My wife and I belong to a book group composed of five very likeable, very smart, very busy couples. We launched in May 2001 and are now reading our 68th book, Tinkers. The hosting couple chooses the book and will often serve food (or drinks, as the case may be) that match the story.
(Needless to say, we have not yet read Hunter Thompson or Timothy Leary, but I suppose we should put them on the list, just to see what kind of refreshments turn up.)
In light of the radical changes in publishing, I was pondering the other day the various ways our group has “accessed” the books we have “read” over the years. A quick list would include:
- Borrow book from library
- Buy new book from store
- Buy used book from store/yard sale
- Buy new book on-line
- Buy used book on-line
- Listen to book on tape
- Listen to book on CD
- Listen to digitally downloaded book (or creepy voice on Kindle)
- Read book on PC (especially with helpful links, like Faulkner’s otherwise incomprehensible “The Sound and the Fury”)
- Read book on Kindle
- Read book on iPhone
- Read book on iPad (two at our last get-together)
- Watch movie adaptation
- Watch heartwarming Hallmark adaptation
- Watch inscrutable YouTube version
- Read book on Sparknotes (oops)
- Don’t read book (at all, but fake it by saying "the use of color and texture throughout was appealing")
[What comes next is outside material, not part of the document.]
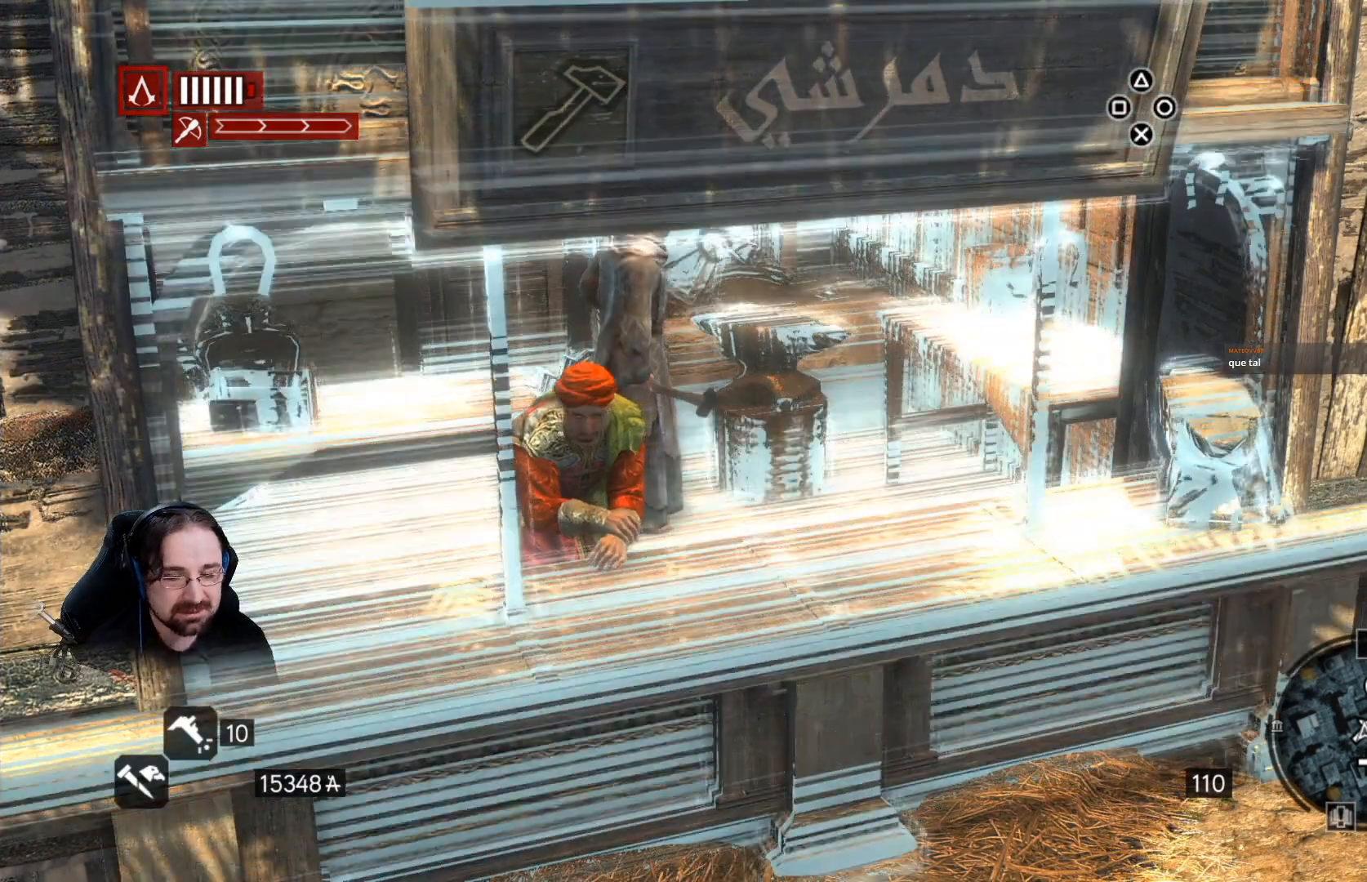
{"buttons": [], "left_stick": "center", "right_stick": "center", "events": []}
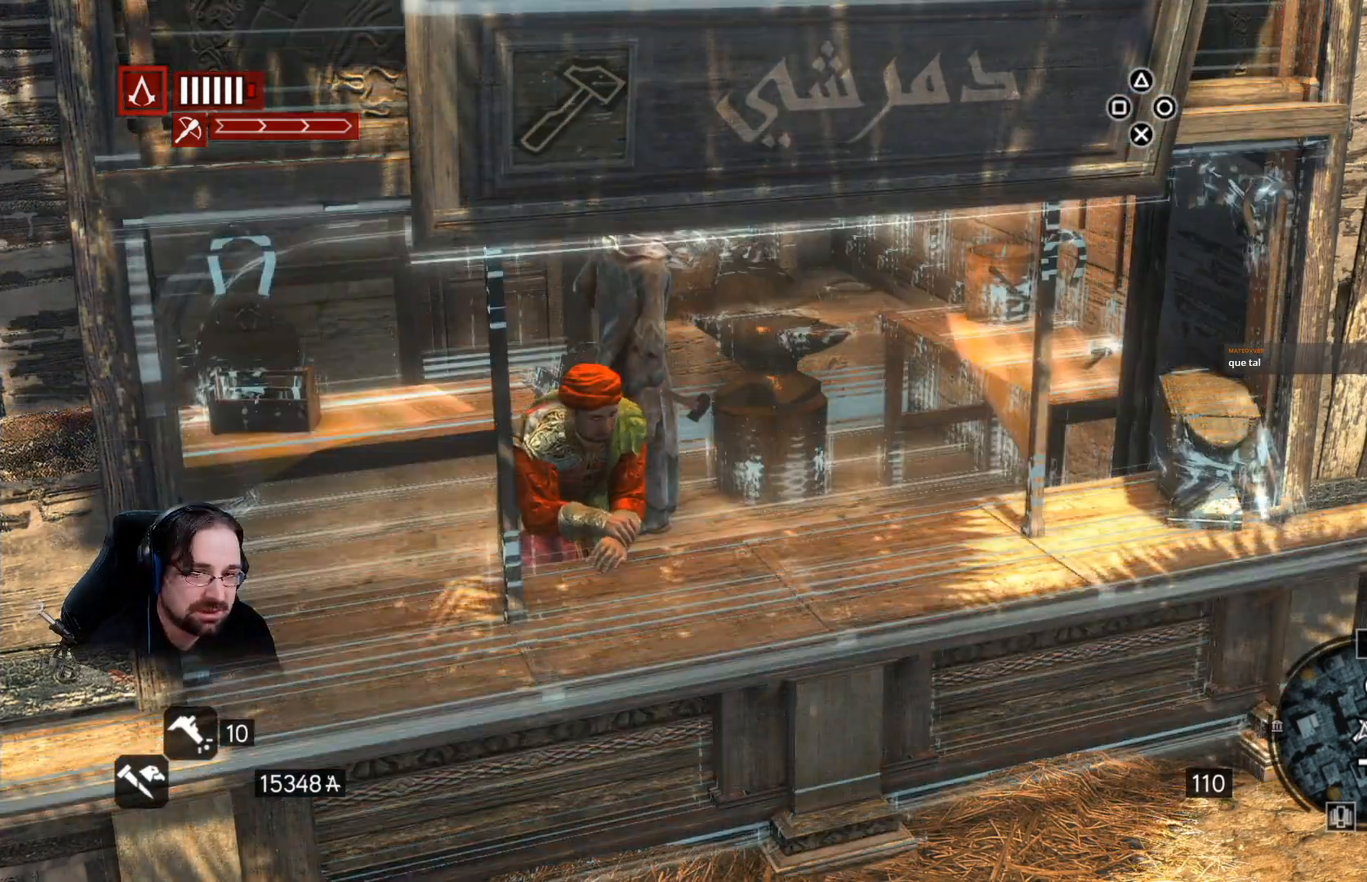
{"buttons": [], "left_stick": "center", "right_stick": "center", "events": []}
I probably missed one or two, but if you count just “platforms,” that’s a paper book, tape, CD, epaper, digital audio, and digital print. So, for a bunch of 50-somethings who grew up with nothing but the printed word, and were read real books in bed by our parents, that’s pretty good technological adaptation and flexibility, no?
In fact, my theory is that we’ve probably seen the greatest divergence of “book delivery” in history, just in the last few years. And our book group has been its own test market of early adopters, mainstream adopters and cranky traditionalists. As I said in my last post, it’s possible now to see the entire lifecycle of a technology product—birth to death—before our very eyes, in the blink of an eye.
And now, I think—and thanks primarily to the iPad—we are about to see the greatest convergence since the original printed book.
The WSJ reported that one of the hottest new entries on the iPad is children’s book apps, which take the conventional book and make it move, sing, entertain and basically occupy a hybrid space with elements of the conventional book, video game, television and street carnival.
[“Finally something to save ‘Good Night Moon,’ at least,” he said).]
Now, imagine a current three-year-old, nurtured on the iPad, at a book group 50 years from now. He or she no doubt would have tracked the iPad (in all its future manifestations) which will, I would guess, migrate into preschool, elementary, secondary, college and eventually our book group.
Who would diverge from a platform that takes a book and turns it into a street carnival? Right. That’s why I think we’re converging rapidly and decisively on a new book “form factor” that’s going to be with us a long, long time.
The book as multimedia event. Imagine just the sale of Bibles alone. And people might actually read it this time, or at least the good parts.
I might add, at the end of every book group the hardest thing we five couples do is try to pick a new date when nobody is traveling, nobody has family commitments, everyone has time to read the book, etc. At this point in the festivities in 2001, most of us would have taken out our Daytimers, or looked at the big paper calendar in the kitchen.
You’re not going to believe what we do now to schedule a common date. Where technology has taken us. But that’s a different blog post for a different day.